*WRITTEN TASK A:* In the passage on collateral estoppel below, list the requirements introduced by "First," "Second," and "Third."
*WRITTEN TASK B:* Please carry on the passage on collateral estoppel below, picking up after its final sentence.

*PASSAGE TO READ:*
## START
Collateral estoppel (issue preclusion) principles apply in adversary proceedings to except a debt from discharge. Grogan v. Garner, 498 U.S. 279, 284 n. 11, 111 S.Ct. 654, 112 L.Ed.2d 755 (1991). “The effect of a judgment in subsequent litigation is determined by the law of the jurisdiction that rendered the judgment.” In re Catt, 368 F.3d 789, 790–91 (7th Cir.2004) (citations omitted). In our case, an Illinois state court rendered the judgment. Therefore, Illinois law determines the effect of the order granting the motion for summary judgment.
First, the issue decided in the prior adjudication must be identical with the one presented in the suit in question. Second, there must have been a final judgment on the merits in the prior adjudication. Third, the party against whom estoppel is asserted must have been a party or in privity with a party to the prior adjudication. Additionally, the party sought to be bound must actually have litigated the issue in the first suit and a decision on the issue must have been necessary to the judgment in the first litigation.
## END
(Stored entries)
## START
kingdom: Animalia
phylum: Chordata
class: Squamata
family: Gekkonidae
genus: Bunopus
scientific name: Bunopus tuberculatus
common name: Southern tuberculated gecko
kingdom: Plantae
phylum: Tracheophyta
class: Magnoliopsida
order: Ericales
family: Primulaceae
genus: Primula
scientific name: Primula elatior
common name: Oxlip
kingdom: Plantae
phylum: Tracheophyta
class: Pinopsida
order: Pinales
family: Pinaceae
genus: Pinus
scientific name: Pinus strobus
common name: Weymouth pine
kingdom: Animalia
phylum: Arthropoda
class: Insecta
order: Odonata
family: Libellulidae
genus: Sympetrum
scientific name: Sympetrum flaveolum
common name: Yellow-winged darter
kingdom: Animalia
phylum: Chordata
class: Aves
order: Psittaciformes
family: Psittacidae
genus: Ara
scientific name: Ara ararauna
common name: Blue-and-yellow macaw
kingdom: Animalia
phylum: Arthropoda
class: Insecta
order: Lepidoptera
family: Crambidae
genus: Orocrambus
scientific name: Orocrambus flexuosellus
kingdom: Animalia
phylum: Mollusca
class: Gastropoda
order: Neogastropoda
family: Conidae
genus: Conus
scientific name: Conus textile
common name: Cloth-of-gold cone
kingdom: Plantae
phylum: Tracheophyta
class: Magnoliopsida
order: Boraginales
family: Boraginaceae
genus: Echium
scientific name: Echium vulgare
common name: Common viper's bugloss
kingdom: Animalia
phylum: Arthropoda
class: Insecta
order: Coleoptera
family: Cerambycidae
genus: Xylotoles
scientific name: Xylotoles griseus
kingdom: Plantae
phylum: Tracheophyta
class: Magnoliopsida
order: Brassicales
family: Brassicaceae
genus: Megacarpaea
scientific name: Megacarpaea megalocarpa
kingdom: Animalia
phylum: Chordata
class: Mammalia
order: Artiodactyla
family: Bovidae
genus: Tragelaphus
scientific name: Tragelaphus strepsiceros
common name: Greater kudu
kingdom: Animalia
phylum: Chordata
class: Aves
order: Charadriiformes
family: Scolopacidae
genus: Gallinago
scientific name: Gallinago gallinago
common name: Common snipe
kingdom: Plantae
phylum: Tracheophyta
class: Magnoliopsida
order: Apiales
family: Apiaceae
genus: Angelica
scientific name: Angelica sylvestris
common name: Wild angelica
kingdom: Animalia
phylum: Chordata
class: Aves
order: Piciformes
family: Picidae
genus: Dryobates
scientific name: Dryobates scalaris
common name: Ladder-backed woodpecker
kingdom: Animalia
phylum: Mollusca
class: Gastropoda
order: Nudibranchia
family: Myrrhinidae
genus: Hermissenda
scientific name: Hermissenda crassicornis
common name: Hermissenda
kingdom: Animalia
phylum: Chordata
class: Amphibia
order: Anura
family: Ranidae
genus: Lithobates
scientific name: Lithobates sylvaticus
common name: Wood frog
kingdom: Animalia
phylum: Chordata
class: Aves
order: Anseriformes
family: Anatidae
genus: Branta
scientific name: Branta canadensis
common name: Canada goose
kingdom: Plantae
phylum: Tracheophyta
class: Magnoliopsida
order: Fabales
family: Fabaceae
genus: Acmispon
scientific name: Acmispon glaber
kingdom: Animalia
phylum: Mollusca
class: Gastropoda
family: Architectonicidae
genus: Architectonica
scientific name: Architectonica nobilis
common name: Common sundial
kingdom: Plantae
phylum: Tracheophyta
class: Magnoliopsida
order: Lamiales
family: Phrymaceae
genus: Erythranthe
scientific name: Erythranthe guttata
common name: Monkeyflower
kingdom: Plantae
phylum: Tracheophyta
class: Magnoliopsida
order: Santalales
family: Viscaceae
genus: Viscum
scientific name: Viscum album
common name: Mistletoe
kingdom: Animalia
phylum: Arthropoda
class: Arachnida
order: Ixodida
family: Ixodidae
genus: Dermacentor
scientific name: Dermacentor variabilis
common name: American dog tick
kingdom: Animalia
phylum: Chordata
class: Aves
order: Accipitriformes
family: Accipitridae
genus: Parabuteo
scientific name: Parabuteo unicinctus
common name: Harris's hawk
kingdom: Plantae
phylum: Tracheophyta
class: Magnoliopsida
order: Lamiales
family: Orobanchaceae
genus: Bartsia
## END
*TASK OUTPUT A:*
- The issue decided in the prior adjudication must be identical with the one presented in the suit in question.
- There must have been a final judgment on the merits in the prior adjudication.
- The party against whom estoppel is asserted must have been a party or in privity with a party to the prior adjudication.

*TASK OUTPUT B:*
Am. Family M u t. Ins. Co. v. Savickas, 193 Ill.2d 378, 387, 250 Ill.Dec. 682, 739 N.E.2d 445 (2000) (citations omitted).
The question presented here is whether the finding of malice in the state court order granting Supply's motion for summary judgment precludes Juma from relitigating the issue of malice in this adversary proceeding. The issue is identical; there was a final judgment; and the parties are the same. The remaining requirements to be satisfied for collateral estoppel to apply are whether Juma actually litigated the issue in state court, and whether a decision on the issue of malice was necessary to the judgment.
Juma Did Not Actually Litigate the Issue of Malice
Did Juma actually litigate the issue of malice in state court? He testified that he does not remember whether he received Supply's motion for summary judgment. The court found him to be a credible witness. It is reasonable that more than seven years after the events in question he cannot recall whether the motion for summary judgment was one of many court papers that arrived in the mail. His testimony was not that he never received the motion, only that he cannot remember.
It is undisputed, however, that he did not oppose the motion for summary judgment. “Although Illinois law on the subject is neither well-developed nor clear, it appears Illinois subscribes to the majority view that a default judgment cannot form the basis for collateral estoppel.” In re Nikitas, 326 B.R. 127, 131 (Bankr.N.D.Ill.2005) (citation omitted). Since Juma did not oppose the motion for summary judgment, was the order granting the motion a default judgment? If it is, it cannot serve as the basis for issue preclusion.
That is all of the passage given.